Trecho final do curta O Pulso
O filme retrata que a morte se encontra num campo subjetivo. Ele faz uma leitura sobre uma possibilidade da morte, mas não encerra o assunto como uma informação definitiva. O que fica claro com ele é a incerteza da morte. A morte é apresentada como algo banal, como uma situação corriqueira da vida de todas as pessoas, o que não deixa de ser verdade, mas não é tão fácil encarar dessa maneira por toda a sociedade.
Conclusão
A morte funciona como o último limiar não conhecido da humanidade. Por isso deixa de ser um tema corriqueiro, de conversas eventuais, até propriamente achar teóricos que queiram adentrar num tema tão controverso, e tão limitado quanto a sua real significação, então este presente trabalho tentou desvendar o porquê do medo da morte e como ele de certa forma influência na própria vida do homem. Fica claro que o medo da morte é o que impulsiona ou até mesmo impede o crescimento do ser humano. “a idéia da morte e o medo que ela inspira perseguem o animal humano como nenhuma outra coisa”, representando, em realidade, “uma proposição universal da condição humana” (BECKER 1973). Dessa forma, pode-se ver que as diferentes culturas constituem sistemas que têm por função negar a realidade da morte, permitindo assim que as pessoas vivam com a ilusão de estarem imunes ao Inevitável, sem o fardo de sua constante e penosa consciência.
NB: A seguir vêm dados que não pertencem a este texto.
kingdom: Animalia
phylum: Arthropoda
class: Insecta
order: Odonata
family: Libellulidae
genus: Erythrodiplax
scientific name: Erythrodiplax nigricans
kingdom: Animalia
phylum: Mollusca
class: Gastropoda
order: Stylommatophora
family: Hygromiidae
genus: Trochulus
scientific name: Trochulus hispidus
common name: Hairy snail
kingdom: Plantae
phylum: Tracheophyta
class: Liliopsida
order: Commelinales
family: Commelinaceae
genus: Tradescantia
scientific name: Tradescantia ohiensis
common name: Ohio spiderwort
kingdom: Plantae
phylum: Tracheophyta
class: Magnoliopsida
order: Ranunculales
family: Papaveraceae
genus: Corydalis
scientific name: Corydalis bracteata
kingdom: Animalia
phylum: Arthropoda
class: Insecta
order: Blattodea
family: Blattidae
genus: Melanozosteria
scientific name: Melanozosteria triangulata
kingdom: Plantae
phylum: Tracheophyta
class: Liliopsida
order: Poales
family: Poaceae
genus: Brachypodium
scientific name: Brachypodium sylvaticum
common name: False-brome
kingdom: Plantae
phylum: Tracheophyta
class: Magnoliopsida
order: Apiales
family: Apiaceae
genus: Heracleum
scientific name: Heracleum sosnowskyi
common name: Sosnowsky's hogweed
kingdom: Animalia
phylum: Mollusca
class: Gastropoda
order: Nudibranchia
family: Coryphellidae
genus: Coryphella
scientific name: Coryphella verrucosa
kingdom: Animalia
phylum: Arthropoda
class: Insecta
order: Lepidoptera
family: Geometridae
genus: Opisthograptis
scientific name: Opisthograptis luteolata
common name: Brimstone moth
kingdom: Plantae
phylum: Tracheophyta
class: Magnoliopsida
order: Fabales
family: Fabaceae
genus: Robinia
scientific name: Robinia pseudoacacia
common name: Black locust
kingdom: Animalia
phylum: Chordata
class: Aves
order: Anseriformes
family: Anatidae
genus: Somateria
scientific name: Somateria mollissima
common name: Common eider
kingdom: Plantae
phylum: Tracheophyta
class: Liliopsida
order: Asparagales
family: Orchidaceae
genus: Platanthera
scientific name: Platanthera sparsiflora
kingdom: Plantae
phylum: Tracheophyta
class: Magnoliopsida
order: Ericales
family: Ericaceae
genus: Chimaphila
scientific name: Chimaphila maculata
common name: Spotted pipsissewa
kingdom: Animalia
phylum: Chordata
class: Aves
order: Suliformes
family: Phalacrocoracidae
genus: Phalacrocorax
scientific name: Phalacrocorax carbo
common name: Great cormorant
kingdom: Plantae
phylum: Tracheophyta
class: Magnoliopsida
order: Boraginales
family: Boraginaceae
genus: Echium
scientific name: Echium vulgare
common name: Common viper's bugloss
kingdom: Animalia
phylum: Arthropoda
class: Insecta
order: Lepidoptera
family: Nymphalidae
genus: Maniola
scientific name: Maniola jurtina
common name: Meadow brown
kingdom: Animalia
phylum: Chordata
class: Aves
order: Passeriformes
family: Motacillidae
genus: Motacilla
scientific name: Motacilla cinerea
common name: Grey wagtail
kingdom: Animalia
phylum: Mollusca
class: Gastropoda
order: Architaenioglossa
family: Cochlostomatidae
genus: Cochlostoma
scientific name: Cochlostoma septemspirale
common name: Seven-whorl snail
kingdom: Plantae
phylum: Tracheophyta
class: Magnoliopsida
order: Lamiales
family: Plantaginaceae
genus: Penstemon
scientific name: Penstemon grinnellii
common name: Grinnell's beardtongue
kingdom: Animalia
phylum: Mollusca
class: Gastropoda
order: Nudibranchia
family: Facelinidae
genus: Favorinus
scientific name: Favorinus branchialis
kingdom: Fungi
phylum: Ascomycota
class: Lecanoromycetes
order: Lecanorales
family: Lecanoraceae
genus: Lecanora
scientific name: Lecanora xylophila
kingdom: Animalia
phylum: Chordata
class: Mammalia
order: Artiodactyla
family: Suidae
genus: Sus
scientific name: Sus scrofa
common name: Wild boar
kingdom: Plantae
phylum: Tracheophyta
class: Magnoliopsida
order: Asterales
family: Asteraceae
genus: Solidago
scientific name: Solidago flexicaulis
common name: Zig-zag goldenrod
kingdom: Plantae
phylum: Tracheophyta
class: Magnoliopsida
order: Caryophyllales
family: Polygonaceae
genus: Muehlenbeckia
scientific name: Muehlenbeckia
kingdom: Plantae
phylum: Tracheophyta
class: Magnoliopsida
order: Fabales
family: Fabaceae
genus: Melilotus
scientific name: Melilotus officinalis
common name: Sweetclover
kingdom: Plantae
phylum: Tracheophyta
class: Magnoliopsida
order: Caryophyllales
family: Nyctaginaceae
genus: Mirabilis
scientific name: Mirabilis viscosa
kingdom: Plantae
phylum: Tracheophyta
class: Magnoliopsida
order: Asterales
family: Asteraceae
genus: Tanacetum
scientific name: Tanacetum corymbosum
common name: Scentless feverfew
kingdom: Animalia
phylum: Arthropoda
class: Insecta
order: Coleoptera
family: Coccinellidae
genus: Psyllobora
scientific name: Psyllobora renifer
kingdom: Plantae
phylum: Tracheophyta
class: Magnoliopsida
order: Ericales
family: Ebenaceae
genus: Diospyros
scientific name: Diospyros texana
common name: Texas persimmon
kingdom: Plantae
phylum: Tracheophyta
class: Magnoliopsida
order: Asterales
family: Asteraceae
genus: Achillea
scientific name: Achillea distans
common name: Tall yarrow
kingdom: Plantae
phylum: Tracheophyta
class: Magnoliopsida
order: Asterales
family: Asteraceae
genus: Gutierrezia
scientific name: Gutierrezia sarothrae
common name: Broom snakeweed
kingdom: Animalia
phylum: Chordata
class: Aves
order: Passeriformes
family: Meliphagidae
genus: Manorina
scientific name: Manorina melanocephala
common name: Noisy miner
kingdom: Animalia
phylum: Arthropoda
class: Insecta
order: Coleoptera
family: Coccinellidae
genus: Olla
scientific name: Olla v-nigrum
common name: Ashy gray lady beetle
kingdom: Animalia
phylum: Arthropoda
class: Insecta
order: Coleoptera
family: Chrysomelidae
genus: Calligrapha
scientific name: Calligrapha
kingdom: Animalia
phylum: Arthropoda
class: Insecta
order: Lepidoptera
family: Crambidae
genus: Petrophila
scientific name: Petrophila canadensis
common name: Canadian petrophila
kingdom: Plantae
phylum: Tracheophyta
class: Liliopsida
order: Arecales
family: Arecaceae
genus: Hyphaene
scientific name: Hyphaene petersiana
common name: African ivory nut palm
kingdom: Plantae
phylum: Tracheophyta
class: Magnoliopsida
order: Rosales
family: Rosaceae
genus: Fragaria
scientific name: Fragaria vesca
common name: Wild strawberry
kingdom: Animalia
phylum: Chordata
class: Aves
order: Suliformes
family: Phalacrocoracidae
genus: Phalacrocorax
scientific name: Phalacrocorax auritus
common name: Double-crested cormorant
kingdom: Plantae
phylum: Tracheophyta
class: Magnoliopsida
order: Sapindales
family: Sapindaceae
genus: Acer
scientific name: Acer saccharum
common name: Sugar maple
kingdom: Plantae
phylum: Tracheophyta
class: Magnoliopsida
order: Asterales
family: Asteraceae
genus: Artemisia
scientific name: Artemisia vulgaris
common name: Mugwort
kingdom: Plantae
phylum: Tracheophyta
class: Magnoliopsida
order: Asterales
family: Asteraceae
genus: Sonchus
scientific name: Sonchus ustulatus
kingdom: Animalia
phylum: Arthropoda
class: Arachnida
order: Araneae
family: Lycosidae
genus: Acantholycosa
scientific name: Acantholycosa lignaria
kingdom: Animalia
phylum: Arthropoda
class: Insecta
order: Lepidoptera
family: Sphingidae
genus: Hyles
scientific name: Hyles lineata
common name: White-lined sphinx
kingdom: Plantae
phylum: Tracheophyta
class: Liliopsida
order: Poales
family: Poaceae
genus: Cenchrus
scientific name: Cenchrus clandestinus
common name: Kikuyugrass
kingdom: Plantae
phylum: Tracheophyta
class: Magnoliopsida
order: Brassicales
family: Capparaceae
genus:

As pessoas vivem boa parte de sua vida tentando negar que um dia irão morrer muitas vezes como forma de não pensarem no que é mais factível na vida delas. Nada é mais claro do que todos irão morrer, e de que irão morrer da forma que vieram a mundo: sozinho. Por mais que queira fugir do que é inevitável, a morte estará lá, para dar o ponto final a essa história e a história de todos.
Referências Bibliográficas
BECKER, Ernest. A negação da Morte. Rio de Janeiro, Record, 1973.
D`ASSUMPÇÃO,Evaldo.Biotanatologia e Bioética. São Paulo, Paulinas, 2005.
KÜBLER-ROSS, Elisabeth. Morte: Estágio final da evolução. Rio de Janeiro, Record, 1975.
LANDSBERG, P. Louis. Essai sur l’expérience de la mort. Paris, Seuil, 1951.
MORIN, Edgar. O homem e a morte. 2 ed. Rio de janeiro, Imago, 1997.
MOSER, Antônio e SOARES, André Marcelo M. Bioética do consenso ao bom senso.Petrópolis, Vozes, 2006.
TORRES, Wilma, ET AL. A psicologia e a Morte. Rio de Janeiro, Editora da FGV, 1983.